Records drawn from a dataset:
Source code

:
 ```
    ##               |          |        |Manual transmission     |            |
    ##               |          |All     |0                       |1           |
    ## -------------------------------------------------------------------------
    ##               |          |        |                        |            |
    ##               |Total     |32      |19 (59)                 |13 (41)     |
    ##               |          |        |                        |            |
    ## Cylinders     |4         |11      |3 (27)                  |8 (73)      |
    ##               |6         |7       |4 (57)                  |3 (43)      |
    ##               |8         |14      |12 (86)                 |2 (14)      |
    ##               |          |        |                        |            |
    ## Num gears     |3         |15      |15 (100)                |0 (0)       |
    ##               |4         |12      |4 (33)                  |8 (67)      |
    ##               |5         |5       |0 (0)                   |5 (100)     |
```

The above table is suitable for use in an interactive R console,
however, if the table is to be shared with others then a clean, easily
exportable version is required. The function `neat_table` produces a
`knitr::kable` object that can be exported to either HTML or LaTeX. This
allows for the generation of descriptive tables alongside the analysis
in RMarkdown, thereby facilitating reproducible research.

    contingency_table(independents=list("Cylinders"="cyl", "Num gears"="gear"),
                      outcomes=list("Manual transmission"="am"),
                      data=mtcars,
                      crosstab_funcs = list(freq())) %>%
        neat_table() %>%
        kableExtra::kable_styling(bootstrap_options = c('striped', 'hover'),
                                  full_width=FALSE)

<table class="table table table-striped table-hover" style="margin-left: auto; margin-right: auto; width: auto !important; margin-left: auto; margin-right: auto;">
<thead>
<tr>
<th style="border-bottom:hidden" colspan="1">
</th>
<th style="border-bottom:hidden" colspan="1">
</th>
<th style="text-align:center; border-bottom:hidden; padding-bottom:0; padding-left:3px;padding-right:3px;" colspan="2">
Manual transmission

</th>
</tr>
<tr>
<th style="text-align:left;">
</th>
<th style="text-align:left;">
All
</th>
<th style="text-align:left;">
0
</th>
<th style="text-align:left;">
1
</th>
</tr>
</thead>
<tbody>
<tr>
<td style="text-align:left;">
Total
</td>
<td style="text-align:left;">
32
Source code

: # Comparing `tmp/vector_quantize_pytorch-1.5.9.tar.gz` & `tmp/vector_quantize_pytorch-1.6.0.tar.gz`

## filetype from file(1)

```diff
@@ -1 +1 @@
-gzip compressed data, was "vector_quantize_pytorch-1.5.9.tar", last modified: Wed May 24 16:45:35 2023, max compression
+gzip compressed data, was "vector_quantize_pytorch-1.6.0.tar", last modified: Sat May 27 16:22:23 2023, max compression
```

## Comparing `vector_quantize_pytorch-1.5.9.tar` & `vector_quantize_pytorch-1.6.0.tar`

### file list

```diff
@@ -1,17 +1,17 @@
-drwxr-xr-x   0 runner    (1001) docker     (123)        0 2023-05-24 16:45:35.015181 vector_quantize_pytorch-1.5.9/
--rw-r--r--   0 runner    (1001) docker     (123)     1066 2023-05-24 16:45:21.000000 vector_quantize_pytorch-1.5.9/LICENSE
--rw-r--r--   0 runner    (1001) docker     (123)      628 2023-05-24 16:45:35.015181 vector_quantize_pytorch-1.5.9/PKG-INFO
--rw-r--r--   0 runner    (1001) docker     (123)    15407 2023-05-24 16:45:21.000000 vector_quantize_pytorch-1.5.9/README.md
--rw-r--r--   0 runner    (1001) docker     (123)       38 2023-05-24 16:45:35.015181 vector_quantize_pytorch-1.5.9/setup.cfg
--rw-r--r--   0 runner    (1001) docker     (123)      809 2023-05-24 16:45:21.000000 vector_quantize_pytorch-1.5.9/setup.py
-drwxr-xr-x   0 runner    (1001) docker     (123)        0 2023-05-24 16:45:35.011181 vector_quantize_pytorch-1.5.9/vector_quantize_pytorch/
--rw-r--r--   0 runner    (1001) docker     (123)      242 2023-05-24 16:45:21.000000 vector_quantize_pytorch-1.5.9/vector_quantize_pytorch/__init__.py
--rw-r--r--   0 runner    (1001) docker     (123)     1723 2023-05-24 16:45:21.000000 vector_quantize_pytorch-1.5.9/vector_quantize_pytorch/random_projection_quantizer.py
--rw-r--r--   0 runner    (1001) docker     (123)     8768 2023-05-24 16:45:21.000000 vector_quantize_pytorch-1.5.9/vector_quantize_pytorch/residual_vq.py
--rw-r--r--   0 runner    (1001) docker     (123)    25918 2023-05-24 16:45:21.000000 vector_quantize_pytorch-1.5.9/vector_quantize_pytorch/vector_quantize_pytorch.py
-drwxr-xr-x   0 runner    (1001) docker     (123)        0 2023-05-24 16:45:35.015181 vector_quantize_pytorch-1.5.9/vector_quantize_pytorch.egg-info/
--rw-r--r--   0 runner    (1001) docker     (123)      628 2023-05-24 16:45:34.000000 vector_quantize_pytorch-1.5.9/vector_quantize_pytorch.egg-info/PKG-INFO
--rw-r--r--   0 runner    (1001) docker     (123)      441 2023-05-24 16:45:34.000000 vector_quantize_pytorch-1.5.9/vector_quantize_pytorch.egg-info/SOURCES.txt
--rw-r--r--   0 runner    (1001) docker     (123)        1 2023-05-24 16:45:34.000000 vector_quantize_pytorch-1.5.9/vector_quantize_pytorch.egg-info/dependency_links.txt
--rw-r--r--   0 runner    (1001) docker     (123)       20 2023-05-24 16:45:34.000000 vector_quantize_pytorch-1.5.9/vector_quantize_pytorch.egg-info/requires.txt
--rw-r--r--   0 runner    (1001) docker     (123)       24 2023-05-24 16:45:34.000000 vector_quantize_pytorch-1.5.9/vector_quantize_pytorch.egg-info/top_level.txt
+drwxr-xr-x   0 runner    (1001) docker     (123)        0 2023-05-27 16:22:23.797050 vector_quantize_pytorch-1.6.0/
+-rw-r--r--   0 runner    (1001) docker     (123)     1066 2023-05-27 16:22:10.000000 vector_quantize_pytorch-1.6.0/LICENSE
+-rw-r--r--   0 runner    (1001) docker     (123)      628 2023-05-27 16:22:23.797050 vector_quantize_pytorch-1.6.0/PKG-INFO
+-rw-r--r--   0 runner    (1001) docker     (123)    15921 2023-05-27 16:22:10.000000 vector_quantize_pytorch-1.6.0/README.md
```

● **What the exercise asks**
All of the lines above need to be given again exactly.

● **Written response**
Source code

:
 ```
    ##               |          |        |Manual transmission     |            |
    ##               |          |All     |0                       |1           |
    ## -------------------------------------------------------------------------
    ##               |          |        |                        |            |
    ##               |Total     |32      |19 (59)                 |13 (41)     |
    ##               |          |        |                        |            |
    ## Cylinders     |4         |11      |3 (27)                  |8 (73)      |
    ##               |6         |7       |4 (57)                  |3 (43)      |
    ##               |8         |14      |12 (86)                 |2 (14)      |
    ##               |          |        |                        |            |
    ## Num gears     |3         |15      |15 (100)                |0 (0)       |
    ##               |4         |12      |4 (33)                  |8 (67)      |
    ##               |5         |5       |0 (0)                   |5 (100)     |
```

The above table is suitable for use in an interactive R console,
however, if the table is to be shared with others then a clean, easily
exportable version is required. The function `neat_table` produces a
`knitr::kable` object that can be exported to either HTML or LaTeX. This
allows for the generation of descriptive tables alongside the analysis
in RMarkdown, thereby facilitating reproducible research.

    contingency_table(independents=list("Cylinders"="cyl", "Num gears"="gear"),
                      outcomes=list("Manual transmission"="am"),
                      data=mtcars,
                      crosstab_funcs = list(freq())) %>%
        neat_table() %>%
        kableExtra::kable_styling(bootstrap_options = c('striped', 'hover'),
                                  full_width=FALSE)

<table class="table table table-striped table-hover" style="margin-left: auto; margin-right: auto; width: auto !important; margin-left: auto; margin-right: auto;">
<thead>
<tr>
<th style="border-bottom:hidden" colspan="1">
</th>
<th style="border-bottom:hidden" colspan="1">
</th>
<th style="text-align:center; border-bottom:hidden; padding-bottom:0; padding-left:3px;padding-right:3px;" colspan="2">
Manual transmission

</th>
</tr>
<tr>
<th style="text-align:left;">
</th>
<th style="text-align:left;">
All
</th>
<th style="text-align:left;">
0
</th>
<th style="text-align:left;">
1
</th>
</tr>
</thead>
<tbody>
<tr>
<td style="text-align:left;">
Total
</td>
<td style="text-align:left;">
32
Source code

: # Comparing `tmp/vector_quantize_pytorch-1.5.9.tar.gz` & `tmp/vector_quantize_pytorch-1.6.0.tar.gz`

## filetype from file(1)

```diff
@@ -1 +1 @@
-gzip compressed data, was "vector_quantize_pytorch-1.5.9.tar", last modified: Wed May 24 16:45:35 2023, max compression
+gzip compressed data, was "vector_quantize_pytorch-1.6.0.tar", last modified: Sat May 27 16:22:23 2023, max compression
```

## Comparing `vector_quantize_pytorch-1.5.9.tar` & `vector_quantize_pytorch-1.6.0.tar`

### file list

```diff
@@ -1,17 +1,17 @@
-drwxr-xr-x   0 runner    (1001) docker     (123)        0 2023-05-24 16:45:35.015181 vector_quantize_pytorch-1.5.9/
--rw-r--r--   0 runner    (1001) docker     (123)     1066 2023-05-24 16:45:21.000000 vector_quantize_pytorch-1.5.9/LICENSE
--rw-r--r--   0 runner    (1001) docker     (123)      628 2023-05-24 16:45:35.015181 vector_quantize_pytorch-1.5.9/PKG-INFO
--rw-r--r--   0 runner    (1001) docker     (123)    15407 2023-05-24 16:45:21.000000 vector_quantize_pytorch-1.5.9/README.md
--rw-r--r--   0 runner    (1001) docker     (123)       38 2023-05-24 16:45:35.015181 vector_quantize_pytorch-1.5.9/setup.cfg
--rw-r--r--   0 runner    (1001) docker     (123)      809 2023-05-24 16:45:21.000000 vector_quantize_pytorch-1.5.9/setup.py
-drwxr-xr-x   0 runner    (1001) docker     (123)        0 2023-05-24 16:45:35.011181 vector_quantize_pytorch-1.5.9/vector_quantize_pytorch/
--rw-r--r--   0 runner    (1001) docker     (123)      242 2023-05-24 16:45:21.000000 vector_quantize_pytorch-1.5.9/vector_quantize_pytorch/__init__.py
--rw-r--r--   0 runner    (1001) docker     (123)     1723 2023-05-24 16:45:21.000000 vector_quantize_pytorch-1.5.9/vector_quantize_pytorch/random_projection_quantizer.py
--rw-r--r--   0 runner    (1001) docker     (123)     8768 2023-05-24 16:45:21.000000 vector_quantize_pytorch-1.5.9/vector_quantize_pytorch/residual_vq.py
--rw-r--r--   0 runner    (1001) docker     (123)    25918 2023-05-24 16:45:21.000000 vector_quantize_pytorch-1.5.9/vector_quantize_pytorch/vector_quantize_pytorch.py
-drwxr-xr-x   0 runner    (1001) docker     (123)        0 2023-05-24 16:45:35.015181 vector_quantize_pytorch-1.5.9/vector_quantize_pytorch.egg-info/
--rw-r--r--   0 runner    (1001) docker     (123)      628 2023-05-24 16:45:34.000000 vector_quantize_pytorch-1.5.9/vector_quantize_pytorch.egg-info/PKG-INFO
--rw-r--r--   0 runner    (1001) docker     (123)      441 2023-05-24 16:45:34.000000 vector_quantize_pytorch-1.5.9/vector_quantize_pytorch.egg-info/SOURCES.txt
--rw-r--r--   0 runner    (1001) docker     (123)        1 2023-05-24 16:45:34.000000 vector_quantize_pytorch-1.5.9/vector_quantize_pytorch.egg-info/dependency_links.txt
--rw-r--r--   0 runner    (1001) docker     (123)       20 2023-05-24 16:45:34.000000 vector_quantize_pytorch-1.5.9/vector_quantize_pytorch.egg-info/requires.txt
--rw-r--r--   0 runner    (1001) docker     (123)       24 2023-05-24 16:45:34.000000 vector_quantize_pytorch-1.5.9/vector_quantize_pytorch.egg-info/top_level.txt
+drwxr-xr-x   0 runner    (1001) docker     (123)        0 2023-05-27 16:22:23.797050 vector_quantize_pytorch-1.6.0/
+-rw-r--r--   0 runner    (1001) docker     (123)     1066 2023-05-27 16:22:10.000000 vector_quantize_pytorch-1.6.0/LICENSE
+-rw-r--r--   0 runner    (1001) docker     (123)      628 2023-05-27 16:22:23.797050 vector_quantize_pytorch-1.6.0/PKG-INFO
+-rw-r--r--   0 runner    (1001) docker     (123)    15921 2023-05-27 16:22:10.000000 vector_quantize_pytorch-1.6.0/README.md
```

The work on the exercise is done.